Les Bourses retrouvent leurs montagnes russes

Indicateur de référence à Wall Street, le S&P 500 a dégringolé de 14% depuis la fin du mois de septembre.
Photo: Spencer Platt Getty Images Agence France-Presse Indicateur de référence à Wall Street, le S&P 500 a dégringolé de 14% depuis la fin du mois de septembre.

Incertains et inquiets quant à l’état de l’économie mondiale, les marchés boursiers ont commencé l’année comme ils avaient terminé 2018, en montagne russe.

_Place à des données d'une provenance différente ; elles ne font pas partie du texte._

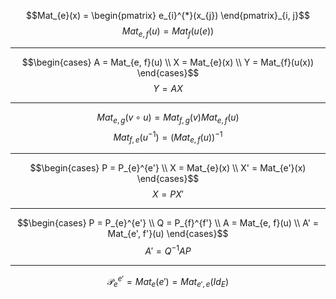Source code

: $$Mat_{e}(x) = \begin{pmatrix}
e_{i}^{*}(x_{j})
\end{pmatrix}_{i, j}$$
$$Mat_{e, f}(u) = Mat_{f}(u(e))$$

___
$$\begin{cases}
A = Mat_{e, f}(u) \\
X = Mat_{e}(x) \\
Y = Mat_{f}(u(x))
\end{cases}$$
$$Y = AX$$
___
$$Mat_{e, g}(v \circ u) = Mat_{f, g}(v)Mat_{e, f}(u)$$
$$Mat_{f, e}(u^{-1}) = (Mat_{e, f}(u))^{-1}$$
___
$$\begin{cases}
P = P_{e}^{e'} \\
X = Mat_{e}(x) \\
X' = Mat_{e'}(x)
\end{cases}$$
$$X = PX'$$
___
$$\begin{cases}
P = P_{e}^{e'} \\
Q = P_{f}^{f'} \\
A = Mat_{e, f}(u) \\
A' = Mat_{e', f'}(u)
\end{cases}$$
$$A'=Q^{-1}AP$$
___
$$\mathcal{P}_{e}^{e'} = Mat_{e}(e')= Mat_{e', e}(Id_{E})$$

Les principales places financières ont eu une rentrée agitée, mercredi, qui s’est mieux terminée en Amérique du Nord qu’en Europe ou en Asie. La publication, en lever de rideau, de statistiques indiquant un recul de la production manufacturière en Chine à la fin de l’année dernière, le premier du genre en dix-huit mois, a partout été vue comme un autre signe du ralentissement non seulement du marché intérieur la deuxième puissance économique, mais aussi de la demande mondiale, ce qui a fait piquer du nez les titres de grandes compagnies exportatrices comme Microsoft et Boeing. Le dévoilement, plus tard dans la journée, d’autres données attribuant, celles-là, une hausse de 2 % des prix du pétrole à une réduction volontaire de la production de l’Arabie saoudite afin d’aider à maintenir les cours de l’or noir a été, au contraire, reçu comme une bonne nouvelle, notamment au Canada.

Les premières à ouvrir et fermer mercredi, les Bourses asiatiques ont perdu ainsi plus de 1 % en Chine, 0,3 % au Japon et presque 3 % à Hong-Kong. Plus dispersées, les places financières européennes ont lâché presque 1 % à Paris, grignoté 0,2 % à Francfort et clôturé près de l’équilibre à Londres (+ 0,1 %), pour un indicateur composite européen (Eurotoxx 50) en retrait de 0,3 %. À Wall Street, le S&P 500 a perdu d’entrée de jeu 1 % par rapport à la clôture de la veille, avant de regagner le terrain perdu, reculer de nouveau, et finalement boucler la journée en légère hausse (+ 0,13 % à 2510,03 points). La Bourse de Toronto a sensiblement suivi la même trajectoire, bouclant, elle aussi, la journée avec un modeste gain (+ 0,17 % à 14 347,16 points) attribuable au secteur de l’énergie.

Contexte tendu

Les nouvelles statistiques chinoises sont arrivées « dans un contexte déjà tendu en matière macroéconomique », a observé Mikaël Jacoby, responsable du courtage Europe continentale d’Oddo BHF Securities. Les marchés sont toujours, en effet, aux prises avec « mêmes problèmes, à savoir les relations compliquées entre la Chine et les États-Unis, le Brexit et une faiblesse économique assez latente dans certains pays », a-t-il poursuivi, et tant qu’il n’y aura pas plus de visibilité, cela continuera à peser.

Les marchés avaient aussi à l’oeil, mercredi, les avancées sur le front politique, alors que la fermeture partielle des administrations américaines, le « shutdown », perturbe le pays depuis le 22 décembre sur fond de désaccords sur le financement d’un mur à la frontière mexicaine, a souligné Peter Cardillo de Spartan Capital. Le président des États-Unis, Donald Trump, n’a rien fait pour les rassurer en se montrant de nouveau inflexible sur ce mur, assurant que le blocage budgétaire pourrait durer. Il a également affirmé que le plongeon des indices boursiers en fin d’année dernière était dû à un « dysfonctionnement » et que Wall Street se porterait beaucoup mieux dès qu’un accord commercial serait signé avec la Chine.

Longtemps présentés, par le président américain, comme le reflet de sa bonne gestion des affaires économiques du pays, les marchés boursiers américains ont été soumis à rudes épreuves en fin d’année. Indicateur de référence à Wall Street, le S&P 500 a dégringolé de 14 % depuis la fin du mois de septembre, effaçant non seulement tous les gains réalisés durant 2018, mais menant à un recul de 6 % sur l’ensemble de l’année, la première perte du genre en dix ans.